Le Soir and Légende are the Deux Pièces for viola and piano - polished and mellifluous in the case of the former and antique in the case of the latter. They were written for his kindly teacher Pierre Adam who died just as Vierne finished his studies.
Vierne selected Pablo Casals as the dedicatee of his Cello Sonata. This is another impassioned work which can be compared with the cello sonatas of Rachmaninov, York Bowen and John Foulds. If the Maestoso of the Piano Quintet is one of the most audacious Vierne conceptions the central largamente is the most noble and declamatory movement. The finale is sensuous and dramatic.
The Largo and Canzonetta for oboe and piano: The Largo draws inspiration from Bach - like some slightly updated Cavatina. The Canzonetta is more light-hearted.
Then comes the Soirs Étrangers - a collection of mood pictures. The first, Granada can be added to the list of music written by French composers to summon up images of Spain. These ‘pictures’ were written in Lausanne where he stayed with the Vuillemins recovering from the devastation of the loss of Jacques. Lausanne came to mean a great deal to the composer. Lake Leman is an impassioned and liquidly flowing impressionistic portrait with the cello acting as the orator of a long-breathed tune. Venice is suggested by a barcarole. Canadian Steppe is a decidedly pessimistic portrait. If these are postcards they are grown-up postcards without easy victories. Here, awe at the great unpopulated distances, shades into fear. To dispel the bleakness along comes Goldfish which is a study in flashing speed and surging cello celerity - a sort of Flight of the Bumble Bee but with air substituted by water and fins for wings. It ends in a curiously casual but well-balanced gesture. This last movement somehow is too light for all that precedes it. These reflective globe-trotting esquisses are typical of a widely-travelled concert virtuoso who was used to travelling in Europe and North America.
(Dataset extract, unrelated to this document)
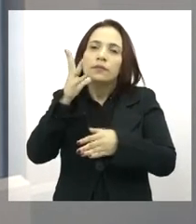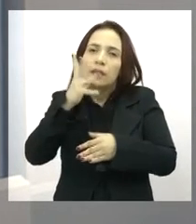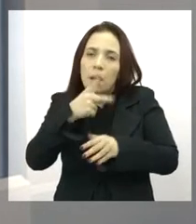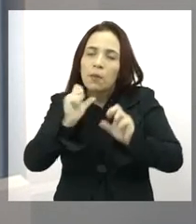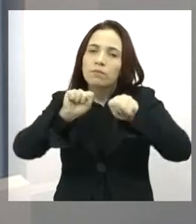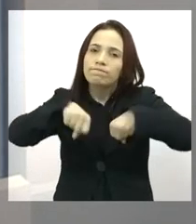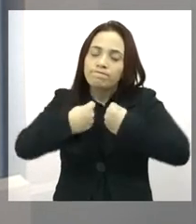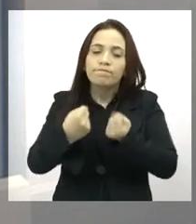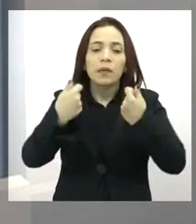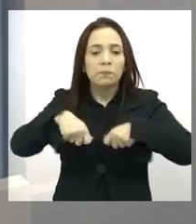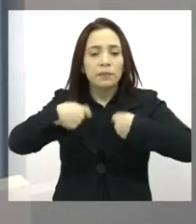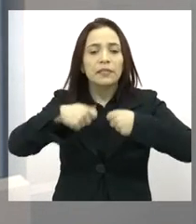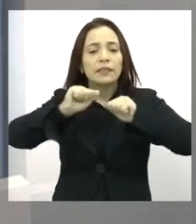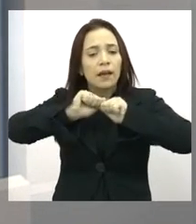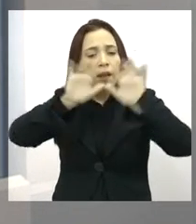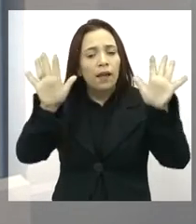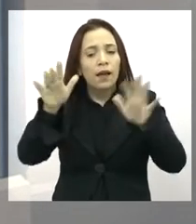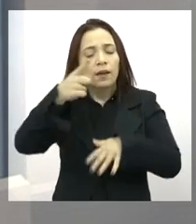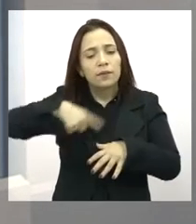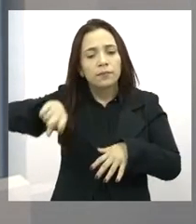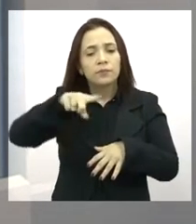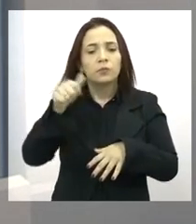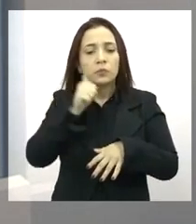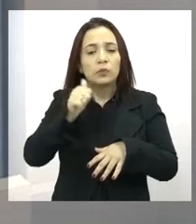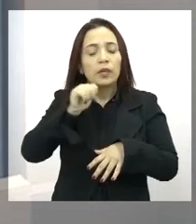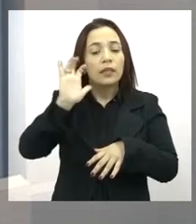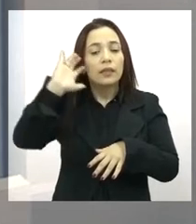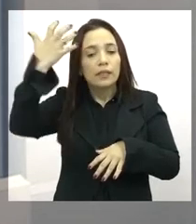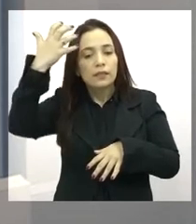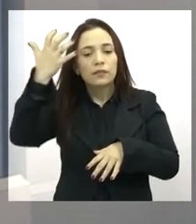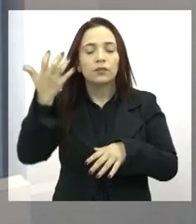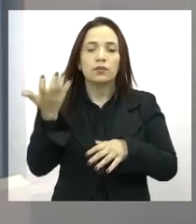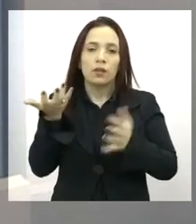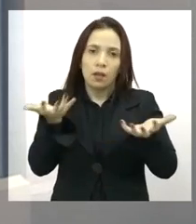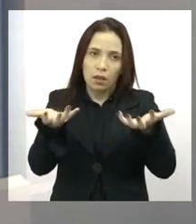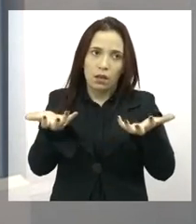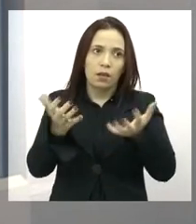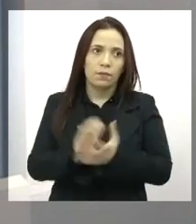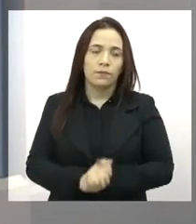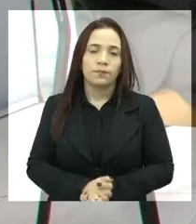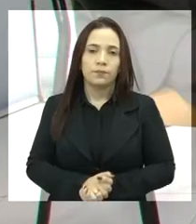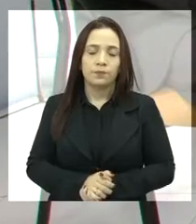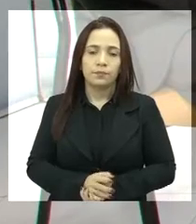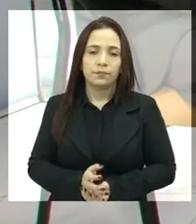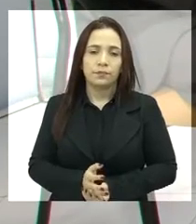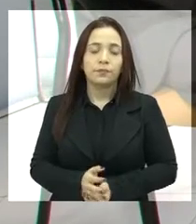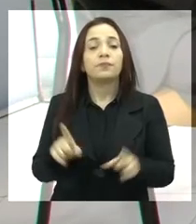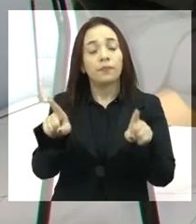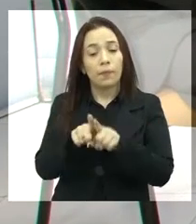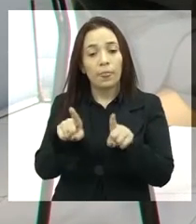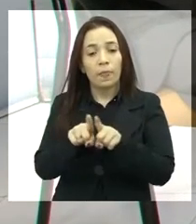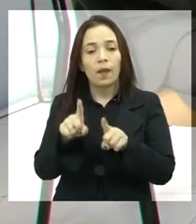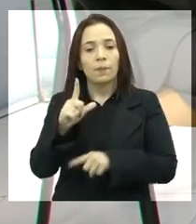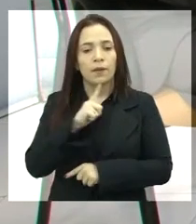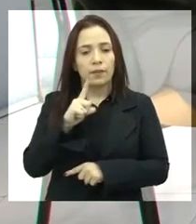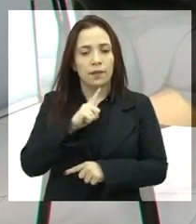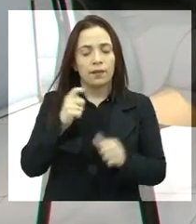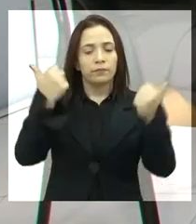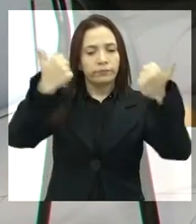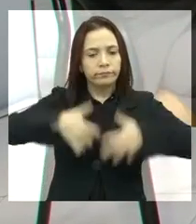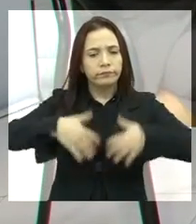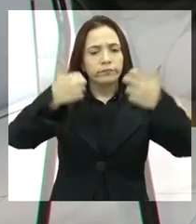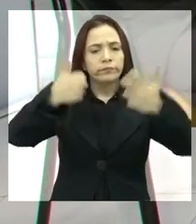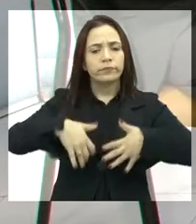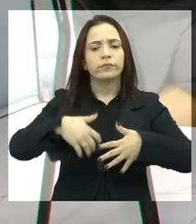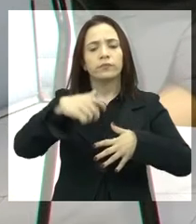processo de esclarecimento para a mulher ter condições de decidir se ela quer ou não se submeter àquilo. E também existem relatos, assim,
In 1894, while in Caen on holiday, he wrote at hot tempo two movements of a String Quartet and by September has finished the other two movements. This is the work of a 24 year old. Vierne writes warm and enveloping music and his theme for the first movement is superbly rounded and most admirably handled. The spiky and songful intermezzo has traces of a fantastic Sabbath about it rather like a sort of pre-teens witches-flight - a cross between Mussorgsky's Night on the Bare Mountain, Liadov's Baba Yaga, Schierbeck's Hexen and Dukas’s Sorcerer's Apprentice. The andante is in thrall to the Siegfried Idyll; indeed Vierne revered Wagner. The finale runs skittering away like Mendelssohn's scherzo from Midsummer Night's Dream. It ends in a duetting blaze which leaping from the pages of Bach's Double Violin Concerto.
These are first recordings of all apart from the piano quintet (already on both Pierre Verany and Hyperion) and the Cello Sonata.
A de rigueur purchase and certainly a generous one. Essential listening for the sonatas, quintet and the Rhapsodie. Otherwise never less than pleasing. Everything is presented to Timpani's accustomed high standards.